FORSCOM mobilization systems expert retires
September 10, 2013
(FORT BRAGG, N.C.) Sept. 9, 2013 -- Bruce Carlson faithfully served the Army and nation for more than four decades, first as a Soldier and then as an Army civilian employee.
On Aug. 27, his family, friends and colleagues gathered to honor Carlson and celebrate his Aug. 31 retirement from federal civilian service. Mr. Nate Godwin, U.S. Army Forces Command assistant deputy chief of staff, G3/5/7 (Operations, Plans and Training) and a member of the senior executive service, hosted the ceremony.
"Today we say bon voyage to Bruce Carlson," said Godwin, "Bruce's career spans a long time. He had a tremendous career"
Carlson's Army career began in June 1971 at the Armed Forces Examination and Entrance Station in Chicago as the military draft was set to expire. At that time, he was considered to be one of the last Vietnam era draftees. This distinction resulted in a local Chicago television station reporting on his induction into the military.
Although Congress ultimately extended the draft law for two more years shortly after Carlson's induction, his career carried the distinction as one of the last Soldiers to be drafted.
During his opening comments, Godwin asked guests to raise their hands if they had been drafted and shared the story he recalled of a photograph of Carlson in the basement of the old FORSCOM headquarters at Fort McPherson in Atlanta, "they had a picture of Bruce in his olive green uniform with a caption that read -- "The Last Draftee of the Vietnam War."
Carlson served 22 years as a Soldier, retiring as a master sergeant in 1993 after his last military assignment on the FORSCOM staff.
He followed his uniformed service to the Army with several years working for a Department of Defense contract partner as a deployment systems instructor for the Army and the other military services.
In 1999, Carlson re-joined the FORSCOM team as a civilian employee in the mobilization systems and policy team in the plans division. During the past 14 years, he was considered a subject matter expert in troop mobilization systems and was instrumental in the transitions from legacy systems into the tools used today.
Describing the occasion as a bittersweet moment for the Army, Godwin emphasized, "It's a sweet day because we get an opportunity to thank you for 42 years of selfless service to our nation."
"On behalf of our leadership and all of us assembled here, we thank you, a job well done!"
After the presentation of his retirement certificate and other items commemorating his service, Carlson addressed the audience and remarked, "It's been a great forty-plus years. We've made a lot of great friends over that time."
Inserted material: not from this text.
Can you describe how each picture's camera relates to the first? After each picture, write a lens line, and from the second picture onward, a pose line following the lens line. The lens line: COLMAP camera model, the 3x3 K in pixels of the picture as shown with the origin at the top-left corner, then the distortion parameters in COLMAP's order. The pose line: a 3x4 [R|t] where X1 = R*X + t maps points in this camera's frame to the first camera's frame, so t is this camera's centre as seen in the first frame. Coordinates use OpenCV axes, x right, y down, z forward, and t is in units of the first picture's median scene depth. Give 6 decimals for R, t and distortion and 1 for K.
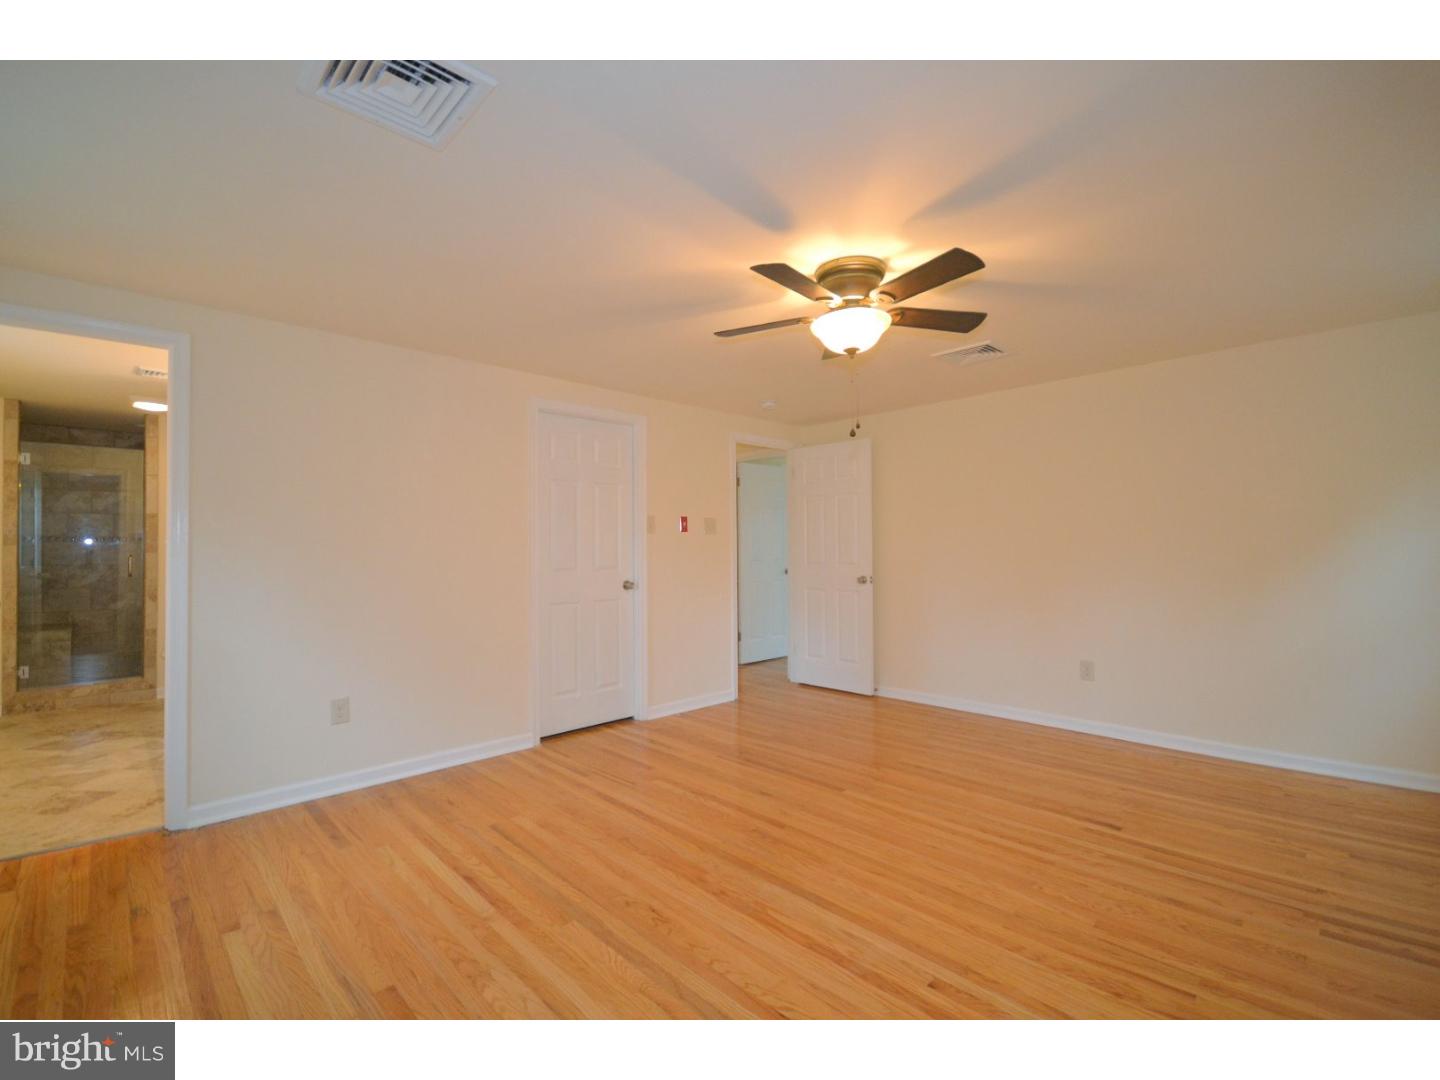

"Who would have thought that after being drafted, I would have made it this far and have made the Army a career, and made it a successful one."
Carlson recounted many of the things he did over the years and he described how fortunate he felt to have served for as long as he did.
"I think it is important that we serve our nation," said Carlson as he concluded his remarks, "and to continue to serve as long as we are physically able.
"I thank you all for attending and I can't say enough about all the friendships that we've formed over all these years. I hope that they will continue."
Carlson and his wife plan to return to Georgia and settle near where their daughter resides.